Friday, December 30, 2011

Screening Mammography: Making Well Women Sick

                In December 2009, the U.S. Preventive Services Task Force recommended that women between the ages of 50 and 74 be screened for breast cancer once every two years rather than once every year.  It also recommended against routine screening of women younger than 50 and older than 74.

                Almost immediately after the recommendations were made public, there was a large outcry against them.  I was surprised that so many people were able to decide so quickly that the recommendations were wrong.  To me it seemed there hadn’t been enough time to learn about and evaluate the evidence upon which the Task Force based its recommendations.  Since women and their doctors are now in the midst of making decisions about when and how frequently women should be screened and because I don’t want women to make uninformed decisions about their health care, I decided to devote this and the next couple of postings to providing the information I think they will need.

                 The U.S. Preventive Services Task Force is a panel made up of primary care providers (e.g., internists, pediatricians, family physicians, gynecologists/obstetricians, nurses, and health care specialists) who are not only experts in prevention but also experts in understanding and interpreting evidence-based medicine.  In the case of breast screening that would include scientific results important for evaluating how effective screening mammography is.  The members of the panel are independent; they are not part of the Federal government.  Plus, financial cost is not taken into consideration; it plays no part in determining the panel’s recommendations.  But human cost does.

                The Task Force will not recommend a service such as mammography screening unless its benefits outweigh its harms.  Just being able to identify breast cancer in women is not good enough.  Why? Because of the tens of thousands of women who are screened for breast cancer every year the vast majority are well.  And although we tend to evaluate doctors in terms of how good they are at making people who are sick well, it’s just as important to keep in mind that they’re also not supposed to make people who are well sick. So the questions boil down to these: What are the harms of screening women younger than 50 and older than 74? What are the harms of screening once a year? How do they occur? And how do they outweigh the benefits?

                The harms of screening mammography come from two sources: (1) incorrect diagnoses by radiologists reading and interpreting mammograms and (2) the inadequacy and carcinogenic properties of the mammography technology itself.  My next postings will cover how incorrect diagnoses occur, the steps radiologists take to reduce the number of incorrect diagnoses, whether adding computer-aided-detection to mammography reduces the risk of incorrect diagnoses, the harms associated with incorrect diagnoses, and the steps women can take to reduce their risk of being incorrectly diagnosed.

Tuesday, December 20, 2011

Introduction

I named this blog "Patient Power" because:

                1) I’m discouraged about how expensive health care is in the United States;

                2) I’m angry that so much money is spent on health care that’s clearly inadequate;

                3) I’m worried that at all levels of government our elected representatives seem to have no clue about how to control health care costs except in ways that would make health care even worse for most of us;

         and 4) I hope that by transferring to you my knowledge about how the health care system operates in the United States, you will be able not only to make more informed and better decisions about your own health care and the health care of your family and friends, but also about what must be changed so that we all can have better healthcare at lower costs.

 In later postings, I’ll be writing about (not necessarily in the following order):

                1) Conflicts of interest, what they are and how they influence the behavior of doctors, our health and the costs of medical care;

                2) The fallacy of small doses and what it means for your health;

                3) What scientists now believe about how solid cancers develop and what that means about current and possible future methods of cancer detection;

                4) The controversy over the effectiveness of mammograms, including computer aided detection, and breast self-examination;

                5) The possible demise of the large pharmaceutical companies (aka “Big Pharma”), how it came about and what it means for the development of “individualized medicine;”

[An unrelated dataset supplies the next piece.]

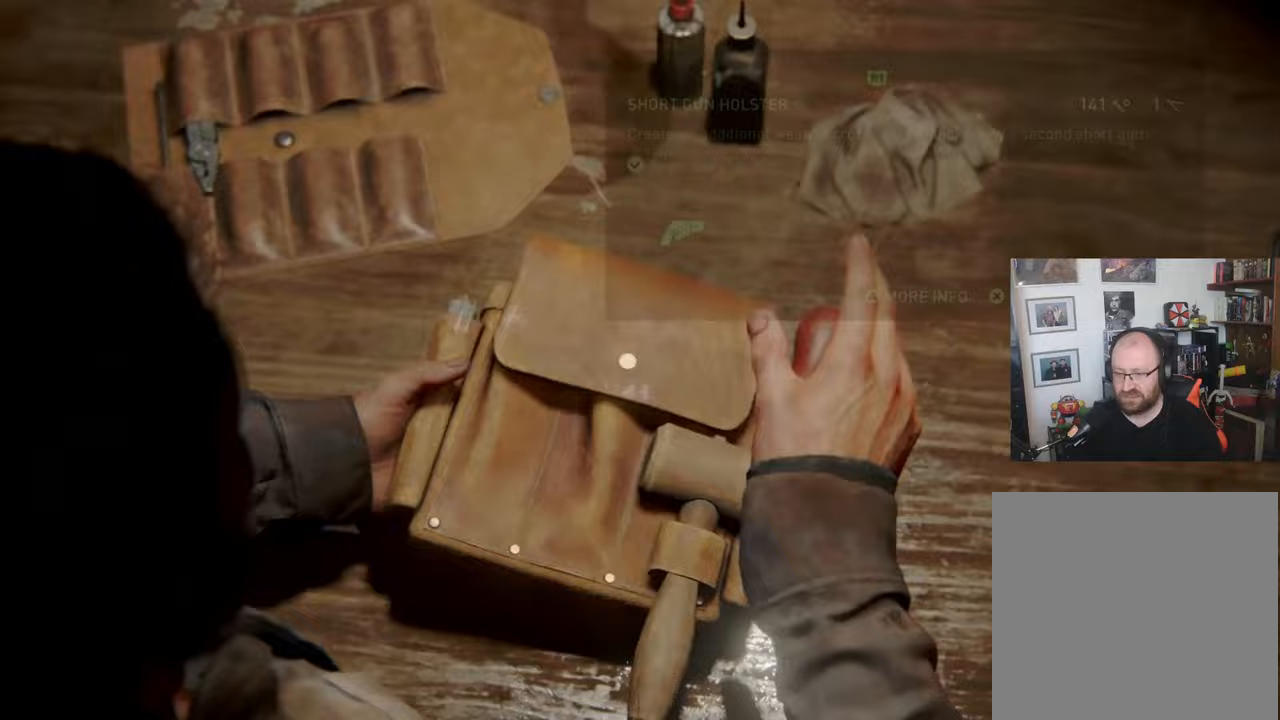
{"buttons": [], "left_stick": "center", "right_stick": "center", "events": []}
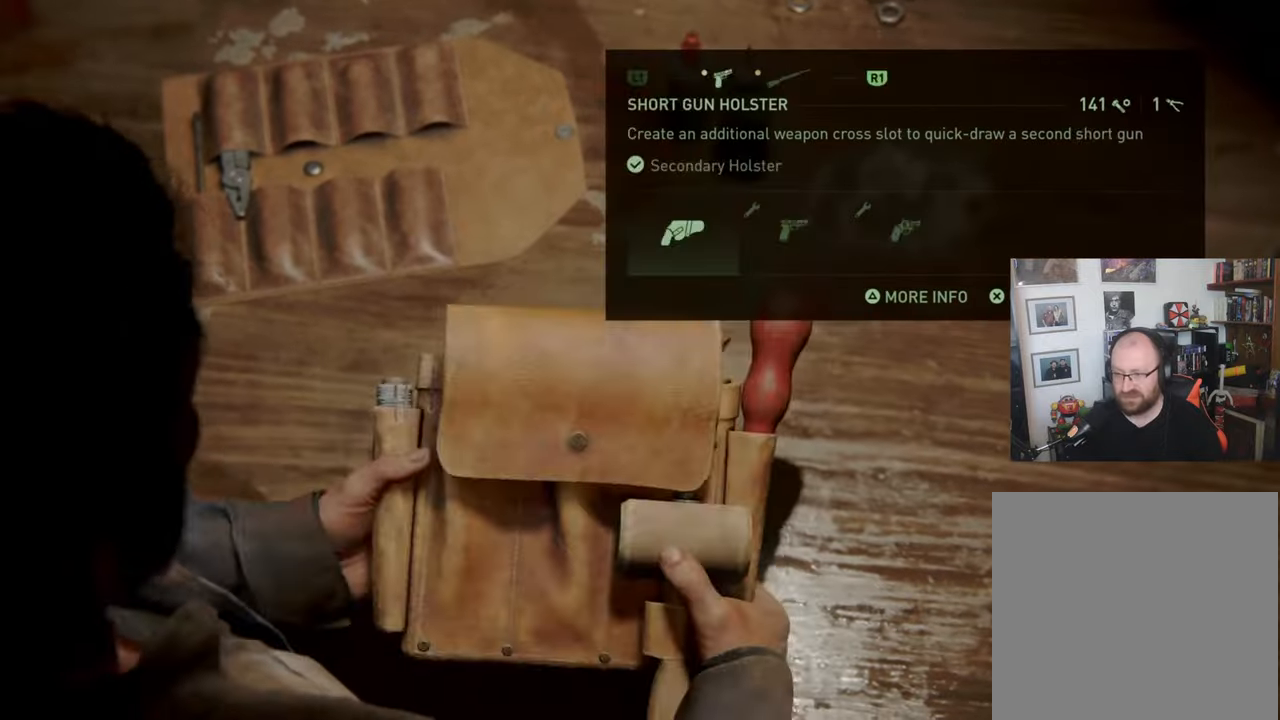
{"buttons": [], "left_stick": "center", "right_stick": "center", "events": [[200, "R1", "down"], [333, "R1", "up"]]}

                6) Large drug trials, why they evolved, their costs, what their results mean, possible alternatives and the roles played by doctors;

                7) The importance of generic drug manufacturers;

         And 8) how the Food and Drug Administration makes its decisions and what seems to influence the decisions it does make.

Finally, in terms of evaluating my postings I think it’s important to know four things about me:

                1) I’ve been living with active breast cancer for the past fifteen years. I learned most of what I know about the practice of medicine in the United States during my quest to determine what treatments would be best for me;

                2) I’m a clinical and an experimental psychologist. My training included learning how to design and statistically analyze experiments involving human participants---training that has proved to be valuable for understanding and evaluating experiments in medicine since they, too, use human participants;

                3) my politics are progressive.  I believe social, political, and economic reform should come through the state.  However, I also believe progressivism only works well in a democracy when the electorate is able to make informed decisions.

         And 4) most of the examples I use will be coming from the two areas of health care I know the most about: breast cancer and psychology/psychiatry.